◆ EXERCISE DESCRIPTION: Would you write out the lines below exactly, from the one containing "right eye: (514, 162)" to the very last, but without the pictures?

____

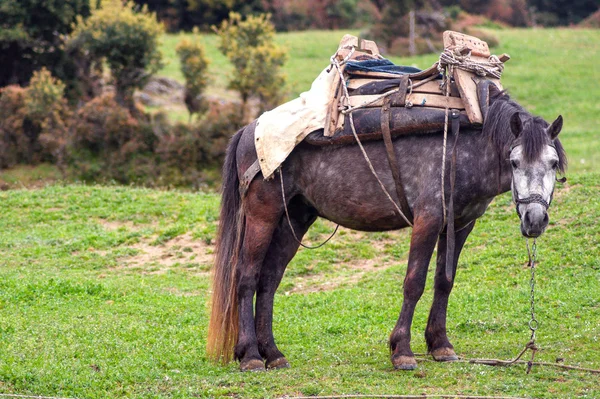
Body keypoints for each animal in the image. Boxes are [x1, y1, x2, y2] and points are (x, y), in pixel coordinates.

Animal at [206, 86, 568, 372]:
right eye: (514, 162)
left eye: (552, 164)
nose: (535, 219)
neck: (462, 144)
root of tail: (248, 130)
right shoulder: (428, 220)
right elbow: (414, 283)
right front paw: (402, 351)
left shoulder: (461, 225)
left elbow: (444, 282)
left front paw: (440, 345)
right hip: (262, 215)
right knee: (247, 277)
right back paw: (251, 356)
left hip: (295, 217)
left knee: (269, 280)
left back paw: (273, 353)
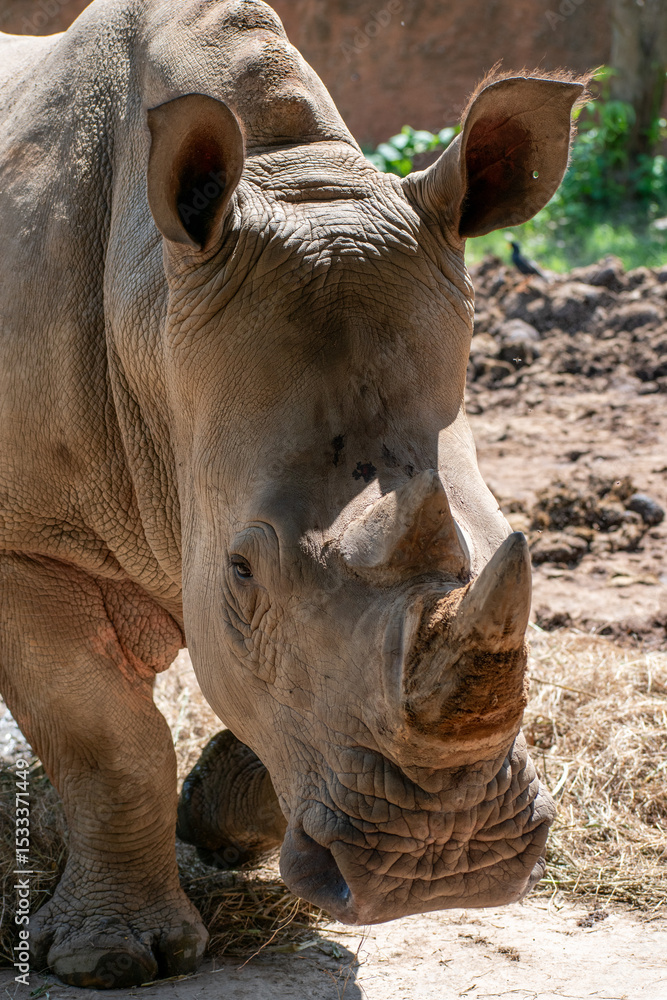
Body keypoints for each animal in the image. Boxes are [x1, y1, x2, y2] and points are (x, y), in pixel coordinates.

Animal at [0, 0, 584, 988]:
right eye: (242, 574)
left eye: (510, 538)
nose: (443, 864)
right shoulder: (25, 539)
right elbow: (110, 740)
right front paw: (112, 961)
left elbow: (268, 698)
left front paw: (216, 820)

____

◆ TASK OUTPUT:
right eye: (514, 162)
left eye: (552, 164)
nose: (535, 219)
neck: (462, 144)
root of tail: (248, 130)
right shoulder: (428, 220)
right elbow: (414, 283)
right front paw: (402, 351)
left shoulder: (461, 225)
left elbow: (444, 282)
left front paw: (440, 345)
right hip: (262, 215)
right knee: (247, 277)
right back paw: (251, 356)
left hip: (295, 217)
left knee: (269, 280)
left back paw: (273, 353)
Body keypoints for each animal in the image. Boxes are [x1, y1, x2, y2] and points are (x, y), in pixel coordinates.

Animal at [0, 0, 584, 988]:
right eye: (242, 574)
left eye: (510, 538)
nose: (443, 864)
right shoulder: (25, 539)
right elbow: (110, 740)
right front paw: (112, 961)
left elbow: (268, 698)
left front paw: (216, 820)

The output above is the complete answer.